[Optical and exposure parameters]
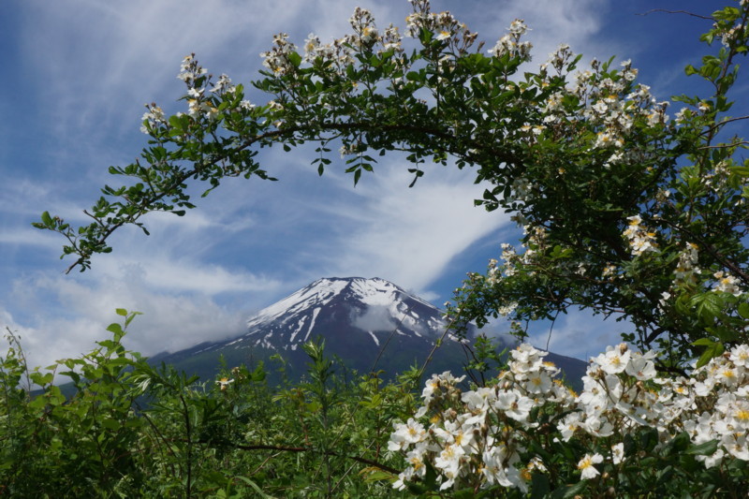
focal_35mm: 42
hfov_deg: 46.4
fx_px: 874
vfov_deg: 31.9
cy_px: 250
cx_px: 374
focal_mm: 28
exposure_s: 1/320
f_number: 22
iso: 400
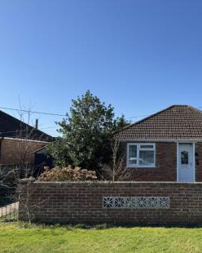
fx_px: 239
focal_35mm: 32
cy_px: 129
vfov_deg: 55.7
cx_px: 168
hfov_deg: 43.2
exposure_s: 1/4049
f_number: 1.78
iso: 80
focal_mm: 6.76
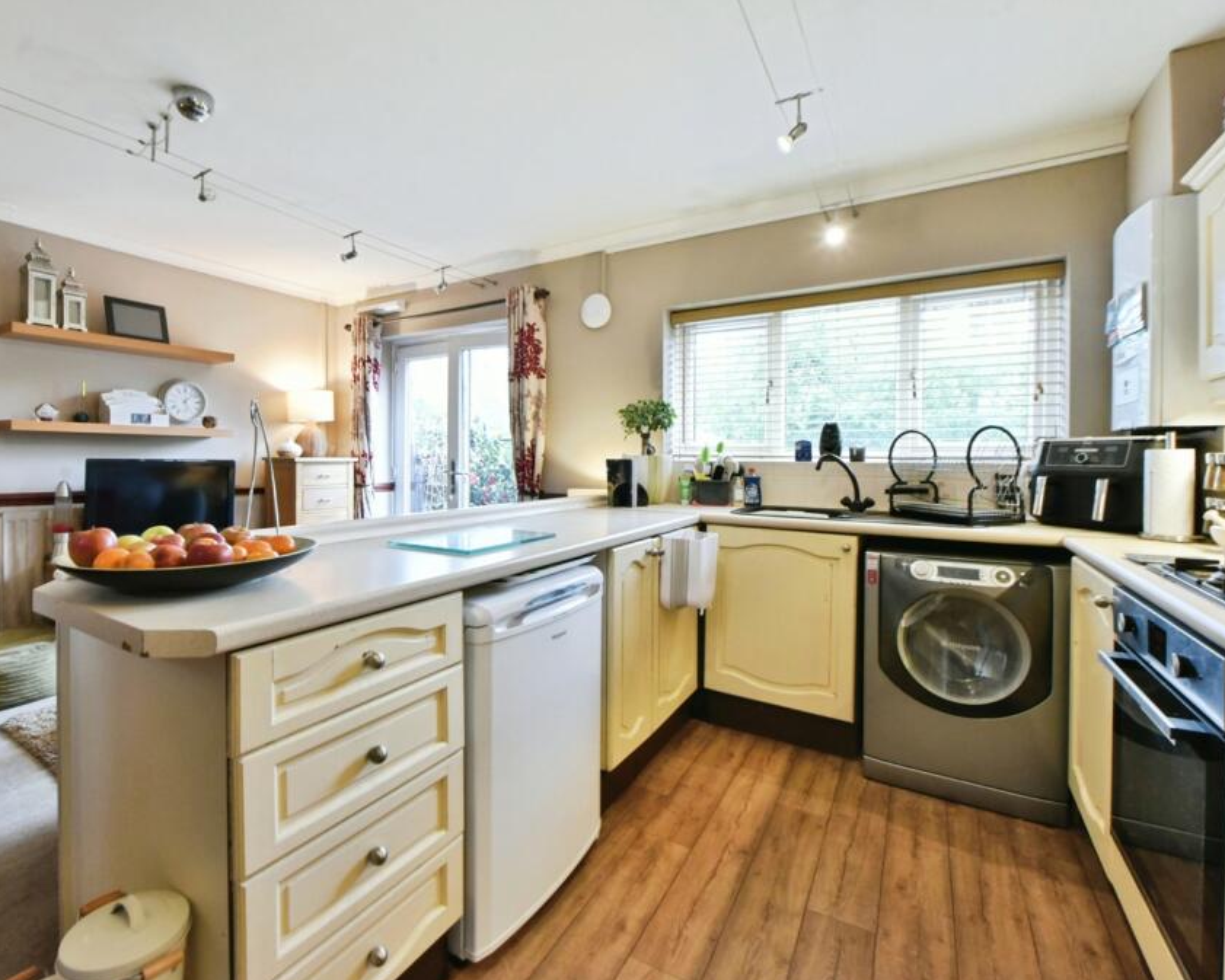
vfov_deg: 80.4
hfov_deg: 92.8
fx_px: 580
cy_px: 494
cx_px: 554
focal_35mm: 16
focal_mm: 14
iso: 7200
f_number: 10
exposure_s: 1/60
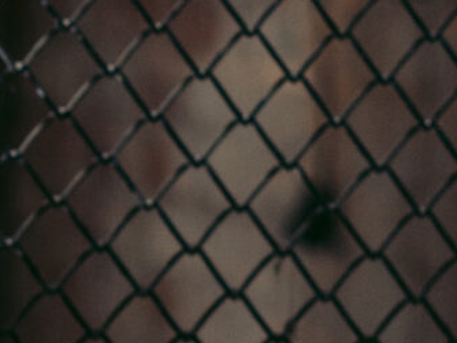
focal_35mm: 405
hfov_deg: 4.7
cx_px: -716
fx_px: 5351
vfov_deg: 3.6
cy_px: 650
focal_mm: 55
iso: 400
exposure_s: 1/200
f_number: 3.2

About this task:
Print every line of the data exactly. Pictures do not belong in the copy.

Answer section:
focal_35mm: 42
hfov_deg: 46.4
fx_px: 874
vfov_deg: 31.9
cy_px: 250
cx_px: 374
focal_mm: 28
exposure_s: 1/320
f_number: 22
iso: 400
fx_px: 239
focal_35mm: 32
cy_px: 129
vfov_deg: 55.7
cx_px: 168
hfov_deg: 43.2
exposure_s: 1/4049
f_number: 1.78
iso: 80
focal_mm: 6.76
vfov_deg: 80.4
hfov_deg: 92.8
fx_px: 580
cy_px: 494
cx_px: 554
focal_35mm: 16
focal_mm: 14
iso: 7200
f_number: 10
exposure_s: 1/60
focal_35mm: 405
hfov_deg: 4.7
cx_px: -716
fx_px: 5351
vfov_deg: 3.6
cy_px: 650
focal_mm: 55
iso: 400
exposure_s: 1/200
f_number: 3.2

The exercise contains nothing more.